Usage & Troubleshooting

Installation

Fedora, Red Hat Enterprise Linux & derived Linux distributions

In Fedora Linux, one just needs to install OpenLMI packages:

$ yum install openlmi-networking openlmi-storage <any other providers>

From source code

Please refer to README of individual providers, either in git or in released tarballs.

Configuration files

/etc/openlmi/openlmi.conf is OpenLMI master configuration file.

Each provider may introduce additional configuration files, see their documentation. If a provider uses its own configuration file, the provider-specific one is parsed first and all missing options are then read from OpenLMI master configuration file.

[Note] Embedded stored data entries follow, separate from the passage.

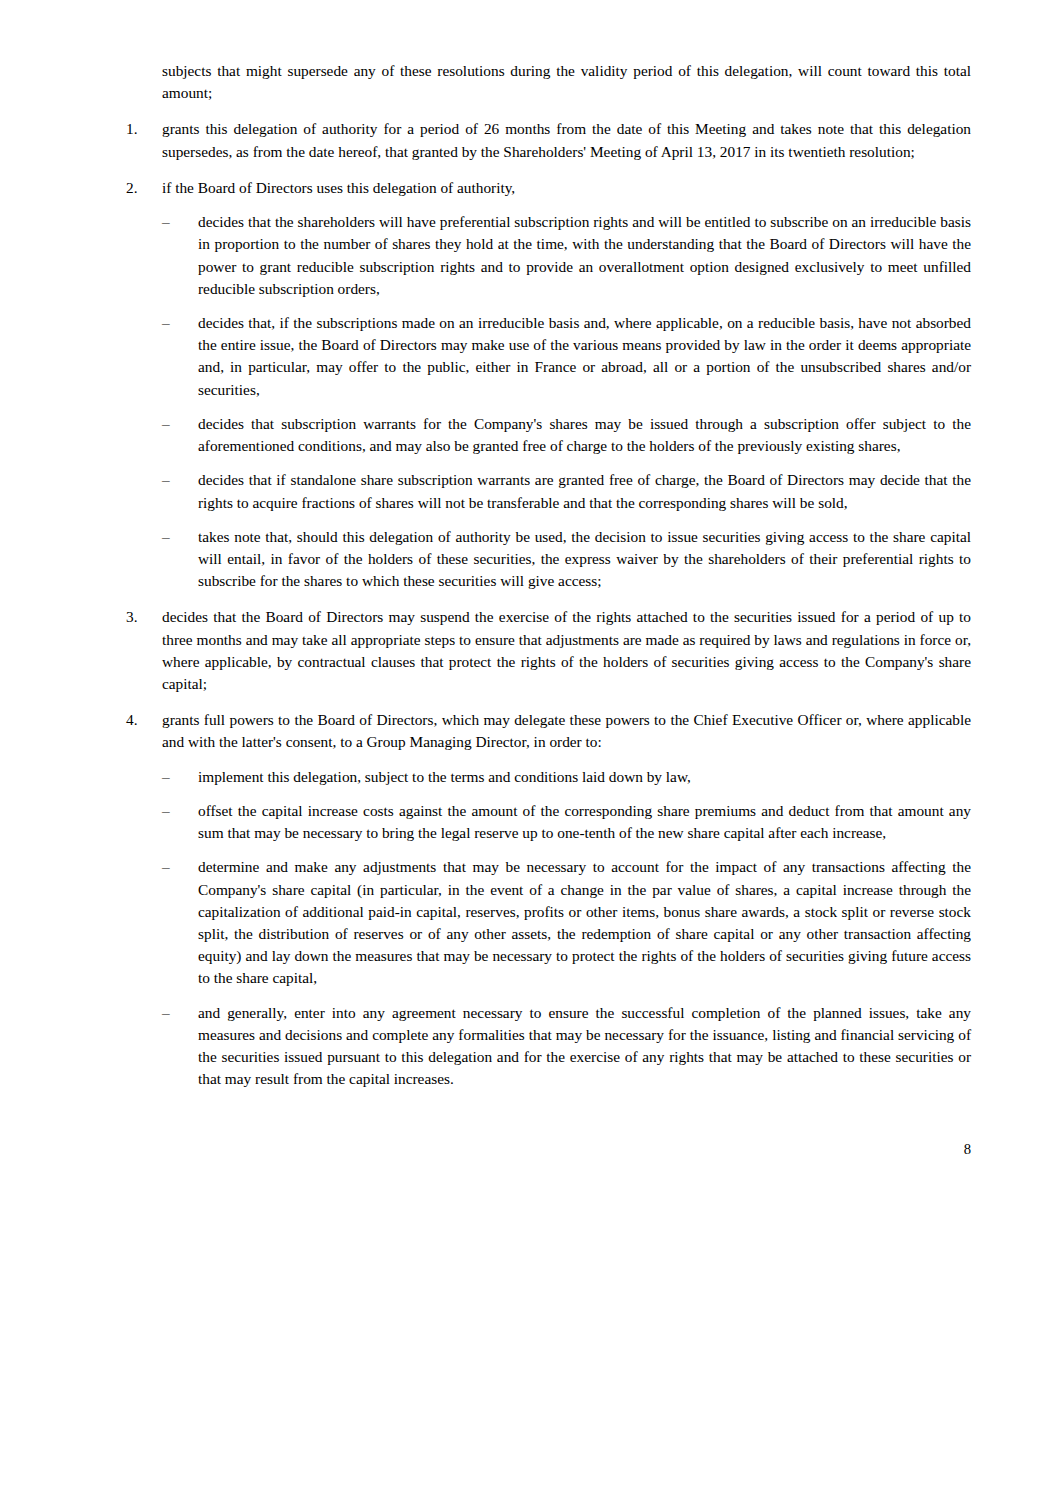subjects that might supersede any of these resolutions during the validity period of this delegation, will count toward this total amount;
grants this delegation of authority for a period of 26 months from the date of this Meeting and takes note that this delegation supersedes, as from the date hereof, that granted by the Shareholders' Meeting of April 13, 2017 in its twentieth resolution;
if the Board of Directors uses this delegation of authority,
decides that the shareholders will have preferential subscription rights and will be entitled to subscribe on an irreducible basis in proportion to the number of shares they hold at the time, with the understanding that the Board of Directors will have the power to grant reducible subscription rights and to provide an overallotment option designed exclusively to meet unfilled reducible subscription orders,
decides that, if the subscriptions made on an irreducible basis and, where applicable, on a reducible basis, have not absorbed the entire issue, the Board of Directors may make use of the various means provided by law in the order it deems appropriate and, in particular, may offer to the public, either in France or abroad, all or a portion of the unsubscribed shares and/or securities,
decides that subscription warrants for the Company's shares may be issued through a subscription offer subject to the aforementioned conditions, and may also be granted free of charge to the holders of the previously existing shares,
decides that if standalone share subscription warrants are granted free of charge, the Board of Directors may decide that the rights to acquire fractions of shares will not be transferable and that the corresponding shares will be sold,
takes note that, should this delegation of authority be used, the decision to issue securities giving access to the share capital will entail, in favor of the holders of these securities, the express waiver by the shareholders of their preferential rights to subscribe for the shares to which these securities will give access;
decides that the Board of Directors may suspend the exercise of the rights attached to the securities issued for a period of up to three months and may take all appropriate steps to ensure that adjustments are made as required by laws and regulations in force or, where applicable, by contractual clauses that protect the rights of the holders of securities giving access to the Company's share capital;
grants full powers to the Board of Directors, which may delegate these powers to the Chief Executive Officer or, where applicable and with the latter's consent, to a Group Managing Director, in order to:
implement this delegation, subject to the terms and conditions laid down by law,
offset the capital increase costs against the amount of the corresponding share premiums and deduct from that amount any sum that may be necessary to bring the legal reserve up to one-tenth of the new share capital after each increase,
determine and make any adjustments that may be necessary to account for the impact of any transactions affecting the Company's share capital (in particular, in the event of a change in the par value of shares, a capital increase through the capitalization of additional paid-in capital, reserves, profits or other items, bonus share awards, a stock split or reverse stock split, the distribution of reserves or of any other assets, the redemption of share capital or any other transaction affecting equity) and lay down the measures that may be necessary to protect the rights of the holders of securities giving future access to the share capital,
and generally, enter into any agreement necessary to ensure the successful completion of the planned issues, take any measures and decisions and complete any formalities that may be necessary for the issuance, listing and financial servicing of the securities issued pursuant to this delegation and for the exercise of any rights that may be attached to these securities or that may result from the capital increases.
8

Using this approach, administators can set e.g. one namespace for all providers in /etc/openlmi/openlmi.conf and different log levels for some providers in their configuration files.

File format

Configuration files has simple .ini syntax, with # or ; used for comments.

Default configuration:

[CIM]
Namespace=root/cimv2
SystemClassName=PG_ComputerSystem

[Log]
Level=ERROR
Stderr=false
Section Option name Default value Description
CIM Namespace root/cimv2 Namespace where OpenLMI providers are registered.
CIM SystemClassName PG_ComputerSystem Name of CIM_ComputerSystem class, which is used to represent the computer system. It will be used as SystemClassName property value of various classes. Different cimmoms can instrument variously named computer systems and some may not instrument any at all. Sfcb is an example of the later, it needs the sblim-cmpi-base package installed providing the basic set of providers containing Linux_ComputerSystem. So in case you run a Sfcb or you preferr to use providers from sblim-cmpi-base package, you need to change this to Linux_ComputerSystem.
Log Level ERROR

Chooses which messages are logged, either to CIMOM and (if configured) to standard error output. Available levels (sorted by severity) are:

  • CRITICAL
  • ERROR
  • WARNING
  • INFO
  • DEBUG
  • TRACE_WARNING
  • TRACE_INFO
  • TRACE_VERBOSE

Levels below INFO (= TRACE_WARNING, TRACE_INFO and DEBUG) are useful mainly for debugging and bug reporting.

Log Stderr False Toggles sending of log messages to standard error output of the CIMOM. Accepts boolean value (see the next section).

Treating boolean values

Options expecting boolean values treat following strings as valid True values: true, 1, yes and on. While the following are considered False: false, 0, no and off. These words are checked in a case-insensitive way. Any other value isn’t considered valid [1].

Logging

If logging is enabled, all log messages with level INFO and above are sent to CIMOM using standard CMPI CMLogMessage function. Consult documentation of your CIMOM how to enable output of these messages into CIMOM logs.

Messages with TRACE_WARNING and below are sent to CIMOM using CMTraceMessage and should be visible in CIMOM tracing log. Again, please consult your CIMOM documentation how to enable tracing logs.

With Stderr configuration option enabled, all logs are sent both to CIMOM and to the standard error output of the CIMOM.

Logging in Pegasus

When using Pegasus CIMOM, the easiest way is to let Pegasus daemon run in foreground and send log messages to its standard error output.

Sample /etc/openlmi/openlmi.conf:

[CIM]
Namespace = root/cimv2
SystemClassName = PG_ComputerSystem

[Log]
Level = TRACE_INFO
Stderr = True

Run Pegasus in foreground, i.e. with stderr output sent to terminal:

$ /sbin/cimserver daemon=false
INFO:cimom_entry:get_providers:146 - Provider init.
INFO:TimerManager:_timer_loop:246 - Started Timer thread.
Level 8:cmpi_logging:trace_info:126 - Timer: Checking for expired, now=17634.607226.
Level 8:cmpi_logging:trace_info:126 - Timer: No timers scheduled, waiting forever.
INFO:cimom_entry:init_anaconda:118 - Initializing Anaconda
INFO:JobManager:_worker_main:877 - Started Job thread.

Of course, more advanced logging can be configured in runtime to send provider logs into trace files, see Pegasus documentation for details.

Note

OpenLMI providers will start logging only after they are started, i.e. when they are used for the first time.


[1]Default value will be used as a fallback. This applies also to other non-boolean options in case of invalid value.